I put a second large plot of bermuda in my (~10k) backyard and will plug/sprig all of it using that mother plant. The plot is nestled between my bentgrass chipping green and common bermuda on the hill. I'm curious to see how the common vs Iron Cutter battle pans out. I hope they don't mix and make a border.

I plan to maintain a 1/3" HOC, scalp as needed. You can't beat the look and feel of a monostand of KBG, but doesn't suite my needs now with boys running, kicking soccer balls on it, and dogs doing dog things on it.

Front mother plots



Back mother plot


Front lawn at it's peak


----------



## NoslracNevok (Jun 12, 2018)

Aug 10 2018 Common Bermuda expungement


Not pictured 2018-2022: KBG seed failure, HGT KBG sod install, Winning Colors Fescue sod install, sunny mix seed success after, Mazama *** monostand Reno x 3 (STL summer w zero shade kills it each year).
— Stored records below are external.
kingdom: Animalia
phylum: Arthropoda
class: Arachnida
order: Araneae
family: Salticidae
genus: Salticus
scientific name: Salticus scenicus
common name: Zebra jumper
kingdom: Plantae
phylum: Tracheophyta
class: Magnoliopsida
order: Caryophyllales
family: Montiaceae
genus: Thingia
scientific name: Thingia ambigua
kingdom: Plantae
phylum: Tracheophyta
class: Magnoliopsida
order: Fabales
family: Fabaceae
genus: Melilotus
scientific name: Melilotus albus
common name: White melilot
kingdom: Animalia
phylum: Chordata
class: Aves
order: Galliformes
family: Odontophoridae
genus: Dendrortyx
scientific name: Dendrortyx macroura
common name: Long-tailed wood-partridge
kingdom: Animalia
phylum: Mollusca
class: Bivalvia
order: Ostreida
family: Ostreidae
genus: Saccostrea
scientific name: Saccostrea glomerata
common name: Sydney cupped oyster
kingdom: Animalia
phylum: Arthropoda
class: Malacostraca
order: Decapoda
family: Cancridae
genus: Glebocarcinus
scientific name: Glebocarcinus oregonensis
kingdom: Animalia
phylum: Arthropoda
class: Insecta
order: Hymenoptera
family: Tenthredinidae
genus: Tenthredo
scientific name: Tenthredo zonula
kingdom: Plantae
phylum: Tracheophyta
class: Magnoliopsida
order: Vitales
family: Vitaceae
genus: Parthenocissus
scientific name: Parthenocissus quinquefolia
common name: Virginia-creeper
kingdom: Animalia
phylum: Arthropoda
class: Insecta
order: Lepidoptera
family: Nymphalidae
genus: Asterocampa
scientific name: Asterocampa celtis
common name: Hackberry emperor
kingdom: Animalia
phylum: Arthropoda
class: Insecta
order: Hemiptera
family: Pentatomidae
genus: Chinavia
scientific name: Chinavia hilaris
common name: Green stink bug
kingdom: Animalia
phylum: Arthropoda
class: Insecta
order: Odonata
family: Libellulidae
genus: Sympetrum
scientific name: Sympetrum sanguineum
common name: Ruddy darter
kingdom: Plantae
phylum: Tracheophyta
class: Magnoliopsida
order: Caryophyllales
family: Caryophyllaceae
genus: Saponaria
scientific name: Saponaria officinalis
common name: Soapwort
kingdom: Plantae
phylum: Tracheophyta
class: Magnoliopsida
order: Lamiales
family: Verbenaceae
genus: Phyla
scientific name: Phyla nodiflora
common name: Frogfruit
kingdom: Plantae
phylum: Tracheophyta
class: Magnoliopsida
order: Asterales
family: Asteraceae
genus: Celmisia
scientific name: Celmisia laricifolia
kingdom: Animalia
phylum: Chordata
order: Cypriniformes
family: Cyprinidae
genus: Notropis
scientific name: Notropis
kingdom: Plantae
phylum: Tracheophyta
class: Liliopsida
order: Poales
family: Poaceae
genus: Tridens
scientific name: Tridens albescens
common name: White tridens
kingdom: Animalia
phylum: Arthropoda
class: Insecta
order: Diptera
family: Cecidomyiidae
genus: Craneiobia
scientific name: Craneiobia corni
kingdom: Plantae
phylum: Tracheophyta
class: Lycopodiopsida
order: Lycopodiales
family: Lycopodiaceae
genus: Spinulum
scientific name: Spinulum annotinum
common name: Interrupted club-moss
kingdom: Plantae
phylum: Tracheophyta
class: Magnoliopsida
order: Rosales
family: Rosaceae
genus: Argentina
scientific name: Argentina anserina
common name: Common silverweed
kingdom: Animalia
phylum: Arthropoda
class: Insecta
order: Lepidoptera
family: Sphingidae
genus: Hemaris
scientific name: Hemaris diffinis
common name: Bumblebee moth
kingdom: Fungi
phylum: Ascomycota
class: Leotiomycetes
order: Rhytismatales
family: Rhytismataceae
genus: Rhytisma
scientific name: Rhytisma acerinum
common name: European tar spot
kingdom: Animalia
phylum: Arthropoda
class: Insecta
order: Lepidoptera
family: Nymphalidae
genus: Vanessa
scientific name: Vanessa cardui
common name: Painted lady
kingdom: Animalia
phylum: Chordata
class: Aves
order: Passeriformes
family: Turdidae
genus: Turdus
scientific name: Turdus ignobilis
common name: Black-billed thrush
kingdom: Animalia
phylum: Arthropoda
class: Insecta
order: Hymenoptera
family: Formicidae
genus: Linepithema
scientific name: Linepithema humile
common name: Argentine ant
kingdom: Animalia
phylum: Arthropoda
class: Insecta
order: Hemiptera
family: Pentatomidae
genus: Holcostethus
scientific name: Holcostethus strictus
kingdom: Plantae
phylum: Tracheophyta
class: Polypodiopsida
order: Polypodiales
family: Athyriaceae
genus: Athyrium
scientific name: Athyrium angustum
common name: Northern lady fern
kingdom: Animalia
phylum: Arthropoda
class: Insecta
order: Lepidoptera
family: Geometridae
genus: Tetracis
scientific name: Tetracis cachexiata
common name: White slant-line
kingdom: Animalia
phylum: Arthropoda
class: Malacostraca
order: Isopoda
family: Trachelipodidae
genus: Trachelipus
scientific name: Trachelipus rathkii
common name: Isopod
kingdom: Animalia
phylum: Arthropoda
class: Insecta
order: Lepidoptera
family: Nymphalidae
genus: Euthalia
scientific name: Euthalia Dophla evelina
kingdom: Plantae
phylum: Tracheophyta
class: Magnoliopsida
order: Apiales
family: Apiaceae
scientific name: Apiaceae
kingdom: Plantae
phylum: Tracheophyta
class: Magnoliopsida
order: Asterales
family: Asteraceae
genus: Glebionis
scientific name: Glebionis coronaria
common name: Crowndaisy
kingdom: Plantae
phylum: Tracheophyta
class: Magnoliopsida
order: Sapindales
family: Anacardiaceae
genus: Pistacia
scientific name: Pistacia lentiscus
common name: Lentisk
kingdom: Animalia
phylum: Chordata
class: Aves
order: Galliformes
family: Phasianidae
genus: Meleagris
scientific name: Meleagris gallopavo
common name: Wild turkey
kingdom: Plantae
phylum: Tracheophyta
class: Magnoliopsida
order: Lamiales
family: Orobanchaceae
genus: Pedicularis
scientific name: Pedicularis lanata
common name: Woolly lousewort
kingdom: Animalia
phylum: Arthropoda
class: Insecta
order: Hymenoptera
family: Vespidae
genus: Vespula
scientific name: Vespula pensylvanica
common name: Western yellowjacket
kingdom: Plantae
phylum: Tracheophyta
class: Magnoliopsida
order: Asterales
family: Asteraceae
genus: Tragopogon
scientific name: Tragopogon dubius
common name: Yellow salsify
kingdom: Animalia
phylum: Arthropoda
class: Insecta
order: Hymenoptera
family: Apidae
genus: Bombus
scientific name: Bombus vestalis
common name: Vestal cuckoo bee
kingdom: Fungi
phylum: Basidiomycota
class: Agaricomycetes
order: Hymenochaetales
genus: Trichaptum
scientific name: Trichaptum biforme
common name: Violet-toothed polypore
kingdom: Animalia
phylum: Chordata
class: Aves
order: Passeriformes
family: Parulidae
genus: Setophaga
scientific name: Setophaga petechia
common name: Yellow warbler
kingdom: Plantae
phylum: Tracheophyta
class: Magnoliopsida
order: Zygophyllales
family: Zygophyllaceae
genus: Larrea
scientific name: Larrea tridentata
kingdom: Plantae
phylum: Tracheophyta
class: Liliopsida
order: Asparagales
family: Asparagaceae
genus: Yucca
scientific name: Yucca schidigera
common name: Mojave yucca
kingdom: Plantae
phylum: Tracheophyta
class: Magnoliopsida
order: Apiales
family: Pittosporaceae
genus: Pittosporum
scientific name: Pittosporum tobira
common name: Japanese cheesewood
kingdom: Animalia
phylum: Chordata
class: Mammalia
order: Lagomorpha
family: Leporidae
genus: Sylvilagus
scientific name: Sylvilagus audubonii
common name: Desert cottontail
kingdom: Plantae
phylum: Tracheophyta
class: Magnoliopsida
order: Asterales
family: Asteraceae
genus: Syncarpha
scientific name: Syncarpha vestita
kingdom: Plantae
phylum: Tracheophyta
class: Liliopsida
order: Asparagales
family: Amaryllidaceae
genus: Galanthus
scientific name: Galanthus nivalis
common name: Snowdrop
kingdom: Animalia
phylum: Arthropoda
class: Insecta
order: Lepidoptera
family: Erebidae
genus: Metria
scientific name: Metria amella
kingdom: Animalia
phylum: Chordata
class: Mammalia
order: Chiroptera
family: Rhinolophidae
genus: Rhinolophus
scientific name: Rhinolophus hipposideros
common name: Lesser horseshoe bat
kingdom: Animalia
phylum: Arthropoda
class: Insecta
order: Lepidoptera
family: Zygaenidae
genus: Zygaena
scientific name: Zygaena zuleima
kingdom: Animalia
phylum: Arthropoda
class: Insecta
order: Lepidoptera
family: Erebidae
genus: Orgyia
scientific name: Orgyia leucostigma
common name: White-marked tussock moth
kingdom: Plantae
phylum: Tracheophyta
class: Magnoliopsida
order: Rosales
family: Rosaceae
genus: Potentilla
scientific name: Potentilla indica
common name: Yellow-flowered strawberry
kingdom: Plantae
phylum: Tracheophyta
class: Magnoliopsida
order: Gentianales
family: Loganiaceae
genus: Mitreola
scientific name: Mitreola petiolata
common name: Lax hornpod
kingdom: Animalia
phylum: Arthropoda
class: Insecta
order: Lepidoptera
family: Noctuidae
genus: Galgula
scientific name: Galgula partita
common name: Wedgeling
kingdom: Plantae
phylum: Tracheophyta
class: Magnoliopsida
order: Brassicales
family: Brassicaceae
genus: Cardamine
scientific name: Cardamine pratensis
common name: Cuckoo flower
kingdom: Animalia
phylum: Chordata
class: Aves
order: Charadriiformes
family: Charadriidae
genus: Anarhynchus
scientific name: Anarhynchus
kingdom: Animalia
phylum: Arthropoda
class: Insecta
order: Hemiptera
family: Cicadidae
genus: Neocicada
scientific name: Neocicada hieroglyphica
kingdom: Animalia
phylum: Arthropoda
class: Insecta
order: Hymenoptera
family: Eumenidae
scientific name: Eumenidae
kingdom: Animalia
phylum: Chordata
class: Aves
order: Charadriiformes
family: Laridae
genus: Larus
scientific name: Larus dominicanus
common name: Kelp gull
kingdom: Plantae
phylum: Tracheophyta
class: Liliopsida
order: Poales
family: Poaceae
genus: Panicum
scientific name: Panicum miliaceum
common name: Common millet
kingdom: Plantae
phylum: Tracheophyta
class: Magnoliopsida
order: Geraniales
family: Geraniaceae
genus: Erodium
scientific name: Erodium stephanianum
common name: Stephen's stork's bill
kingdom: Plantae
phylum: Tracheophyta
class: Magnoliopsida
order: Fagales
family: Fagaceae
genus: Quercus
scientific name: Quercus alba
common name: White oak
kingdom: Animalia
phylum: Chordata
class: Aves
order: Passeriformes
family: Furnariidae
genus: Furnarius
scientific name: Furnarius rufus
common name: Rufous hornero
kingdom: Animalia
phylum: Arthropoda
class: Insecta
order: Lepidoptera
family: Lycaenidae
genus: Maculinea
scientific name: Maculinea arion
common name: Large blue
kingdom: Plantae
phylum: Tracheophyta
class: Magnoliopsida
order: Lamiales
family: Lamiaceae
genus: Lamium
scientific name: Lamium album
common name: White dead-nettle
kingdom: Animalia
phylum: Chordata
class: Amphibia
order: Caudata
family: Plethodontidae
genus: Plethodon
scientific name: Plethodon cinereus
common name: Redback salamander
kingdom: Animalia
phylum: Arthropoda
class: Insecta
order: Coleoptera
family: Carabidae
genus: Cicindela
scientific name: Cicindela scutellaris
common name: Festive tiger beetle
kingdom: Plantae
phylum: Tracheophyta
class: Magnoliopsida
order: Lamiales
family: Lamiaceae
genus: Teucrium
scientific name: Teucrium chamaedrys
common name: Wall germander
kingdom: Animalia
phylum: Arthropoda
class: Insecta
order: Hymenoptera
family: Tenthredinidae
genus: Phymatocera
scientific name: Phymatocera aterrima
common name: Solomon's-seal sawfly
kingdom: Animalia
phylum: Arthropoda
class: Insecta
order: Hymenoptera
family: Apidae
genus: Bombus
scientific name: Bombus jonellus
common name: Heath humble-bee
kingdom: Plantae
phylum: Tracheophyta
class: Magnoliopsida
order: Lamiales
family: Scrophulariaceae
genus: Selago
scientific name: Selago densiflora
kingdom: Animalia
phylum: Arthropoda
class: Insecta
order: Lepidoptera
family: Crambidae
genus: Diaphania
Day 0- Aug 24, 2022 Iron Cutter sod down


Day 23- Sept 16, 2022 It's doing amazing. I've already had a few dog pee spots and I've test scalped a few spots down to .3 (from ~1.3") and it's incredible how quickly it comes back looking even better! I can't wait for spring to plug the remaining lawn and sand level the hell strips.


My lawn:


----------



## dofdk3 (5 mo ago)

@NoslracNevok that looks great! All of those reasons are exactly why I'm converting to warm season as well. Too many failed attempts.

Can't wait to see the rest of the front next season!


----------